§ Wiki · Wiki entry

Validation of Candidate Node Machines

How prospective node operators check whether their planned machines actually improve network decentralization, using the community optimization model and the IC target topology.

Before a node-operator proposal goes to the NNS, the candidate machines need to be checked against the network's decentralization targets. This entry explains the optimization model, what it produces, and how to use it to size and locate a deployment.

Background

The community adopted an optimization model that balances node rewards against decentralization — calculating the minimum number of additional node machines required to reach the target topology. The target topology covers a 6–12 month horizon and sets goals for Gen-1 and Gen-2 distribution across subnets.

The community-approved target topology lives in proposal 125549, adopted on 12 November 2023. Earlier groundwork sits in proposal 125367.

The tool produces an ObjectiveValue: the number of additional node machines required to reach the decentralization targets. When the ObjectiveValue is zero, no further onboarding is warranted.

Starting points to internalise

  • The IC target topology is community-voted and not permanent. It is updated as growth expectations change.
  • The target topology exists to assess whether adding nodes helps and to identify nodes that are not relevant from a decentralization standpoint.
  • The model does not set node rewards. Rewards are decided separately by NNS proposal.

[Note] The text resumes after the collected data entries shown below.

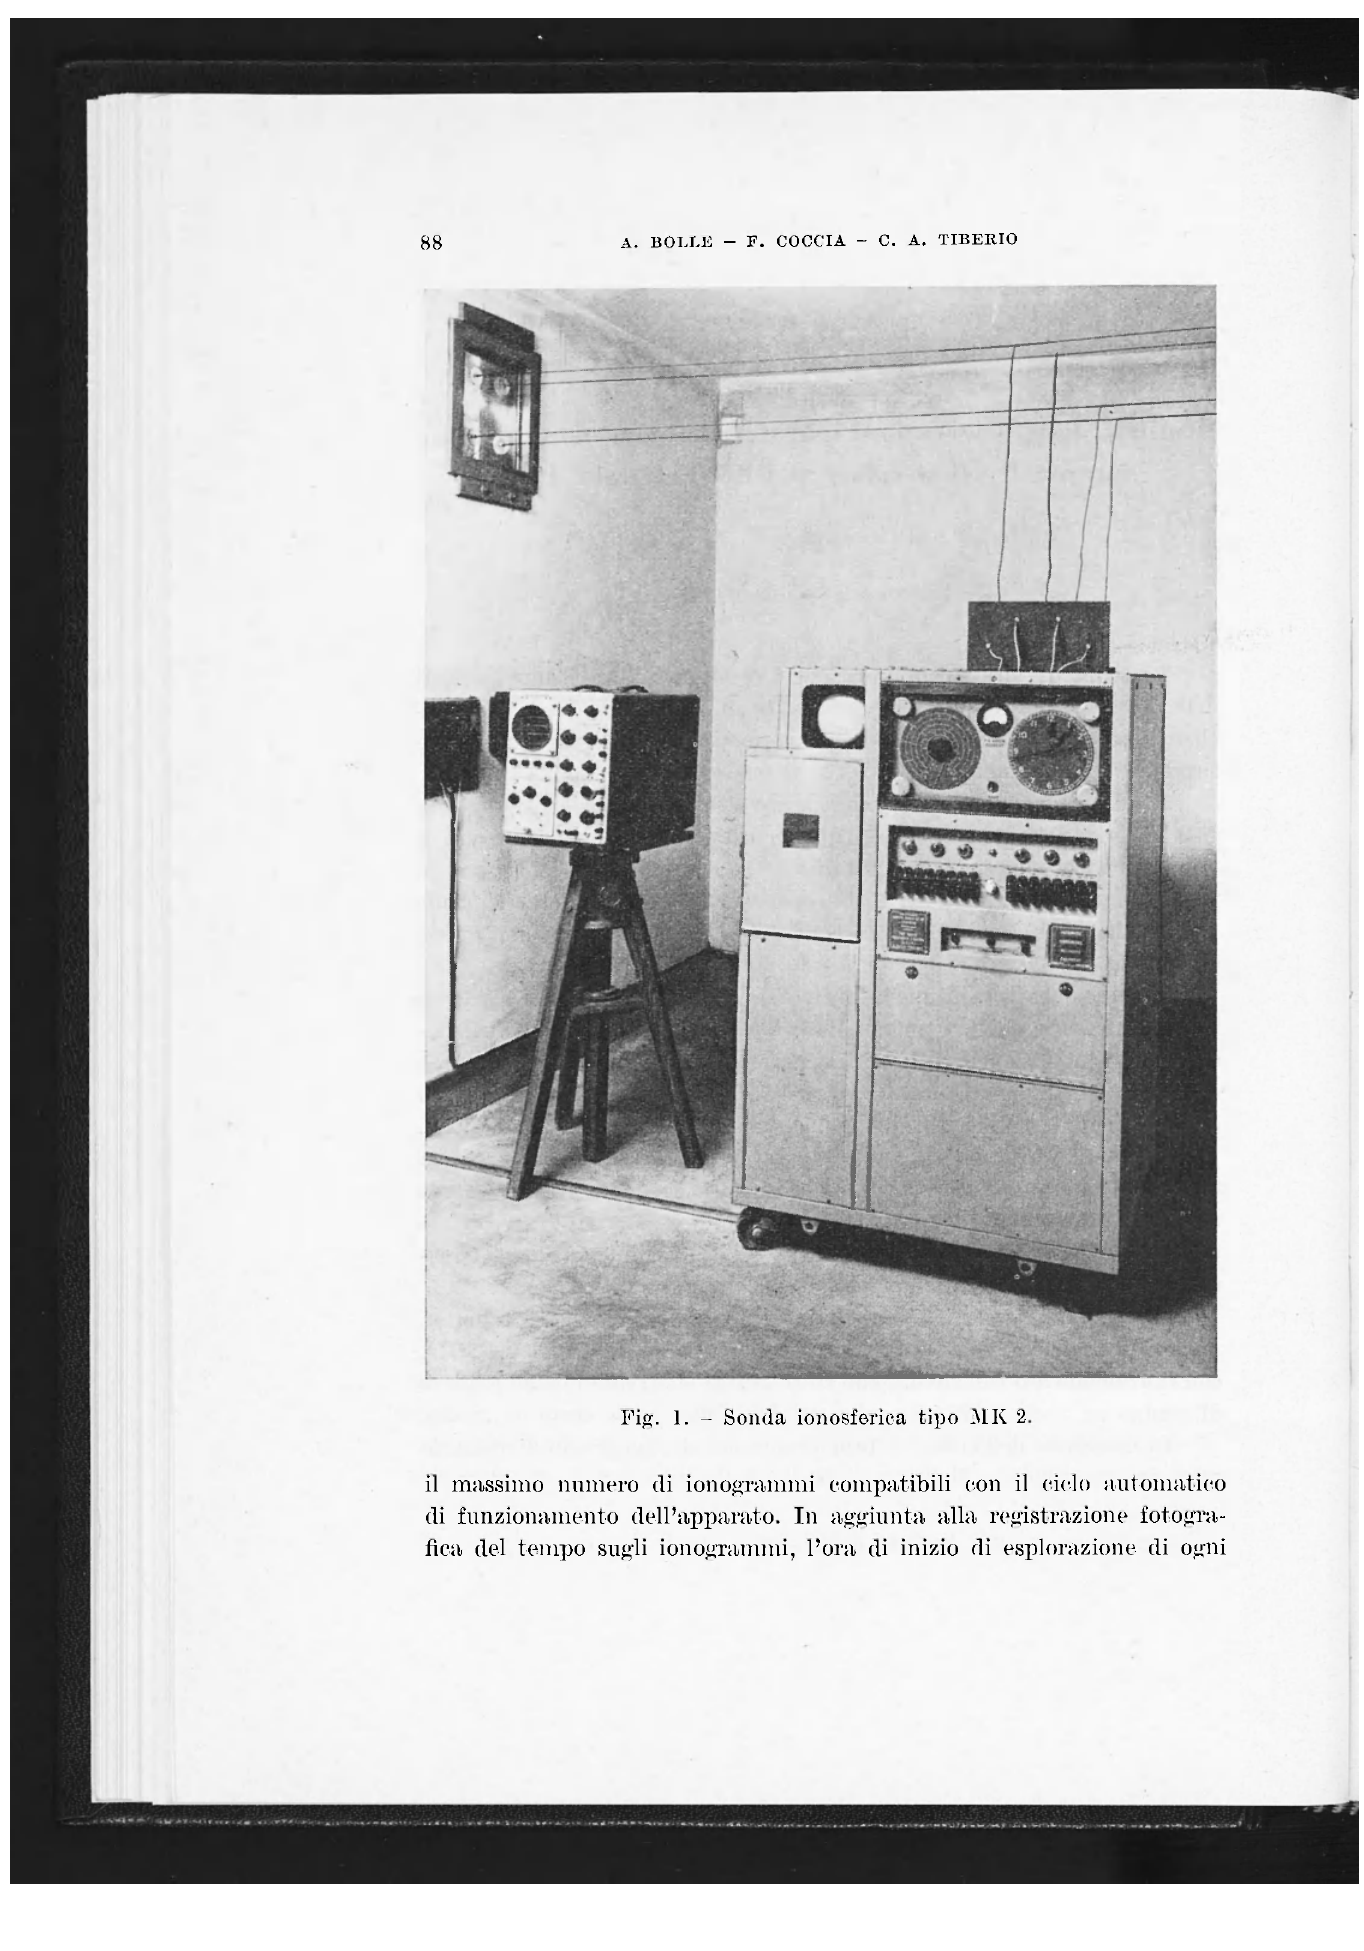
Fig. 1. - Sonda ionosferioa tipo MK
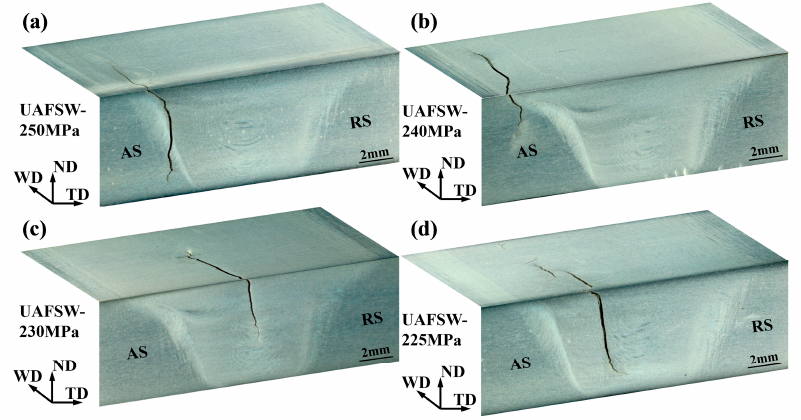
Figure 8. Fracture locations of the FSW fatigue specimens at different maximum stresses of 250 ( a ); 240 ( b ); 230 ( c ); 220 ( d ) and 210 MPa ( e ). Materials 2020 , 13 , x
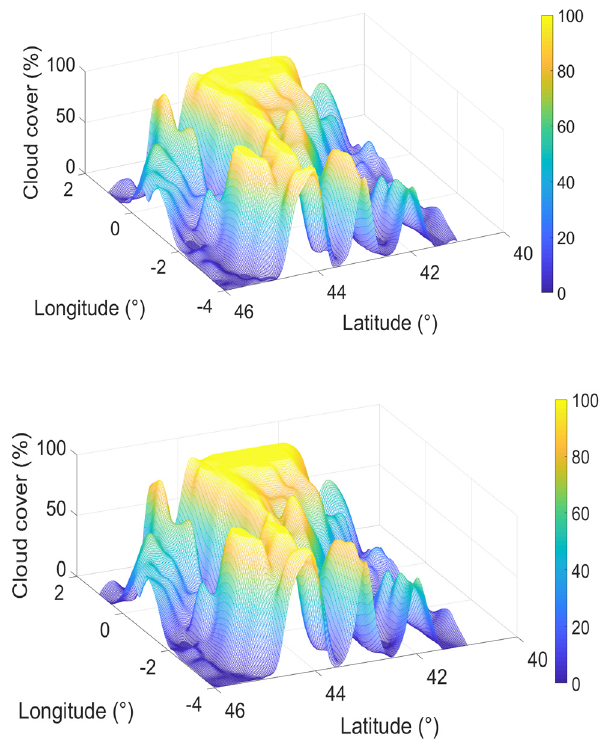
Figure 11. Geographical interpolation of the cloud cover: Result of the spline ( up ) and cubic ( down ) interpolation.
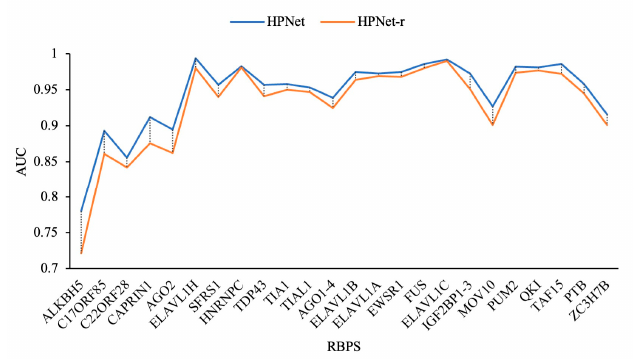
Figure 8. Performance comparison of original dataset and debiased dataset.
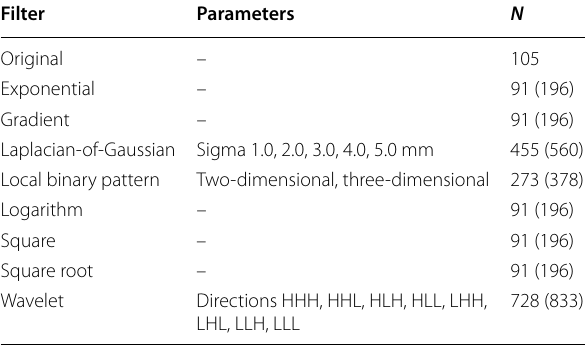
Table 2 Overview of the image filters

Step 1 — Install the optimization tool

The tool is open source at github.com/dfinity/decentralization.

Two ways to run it:

  • Command line. Clone the repository, install Python Poetry, and follow the README.
  • Jupyter notebook. Copy the relevant code into notebook cells, omitting the import lines and the main() block.

Read the node-diversification forum posts before running the model so the inputs and outputs are interpretable:

Step 2 — Determine the candidate configuration

Collect:

  • Node provider name.
  • Data center name.
  • Data center provider name.
  • Country (ISO code).
  • Number of intended nodes.

Reference reading:

Step 3 — Run the model

Locate the df_candidate_nodes definition in main.py and update its parameters:

df_candidate_nodes = create_candidate_node_dataframe(
  node_provider='[Name]',
  data_center='[Center]',
  data_center_provider='[Provider]',
  country='[Code]',
  is_sev=True,
  no_nodes=[Number]
)

The evaluation principle is 1:1 reduction: every candidate node machine should reduce the ObjectiveValue by one. If the baseline is 68 and you add six nodes, the new ObjectiveValue should be 62. Lower reductions mean diminishing decentralization benefit, and the proposal is unlikely to be accepted.

Step 4 — Submit the node-operator proposal

If the model confirms a 1:1 (or close to 1:1) improvement, follow the standard onboarding flow described in Node Provider Onboarding:

  1. Node-provider proposal — only if not already accepted.
  2. Data-center proposal — only if the location is new.
  3. Node-operator proposal, with the summary including:
    • the planned node count,
    • provider and data-center details,
    • reproducible evidence from the optimization model,
    • a PDF of the analysis uploaded to the wiki,
    • the document hash,
    • the exact configuration that was run,
    • the ObjectiveValue before and after the candidate nodes are added.

Worked example

A fictional operator "Lionel Messi" plans to add nodes in Buenos Aires through Perron Corporation (country code AR).

Candidate nodesObjectiveValue
068
167
464
662
860
960

Up to eight nodes the reduction is 1:1. The ninth produces no further improvement: subnet constraints have already been satisfied for that country. Eight is the optimal deployment size in this scenario; proposing nine would not be accepted.

FAQ

What's the maximum number of nodes per country?

The approved target topology (proposal 125549) sets per-subnet country limits of 2–3. Across roughly 40 subnets, that implies a theoretical ceiling of 80–120 nodes per country, before diminishing returns set in.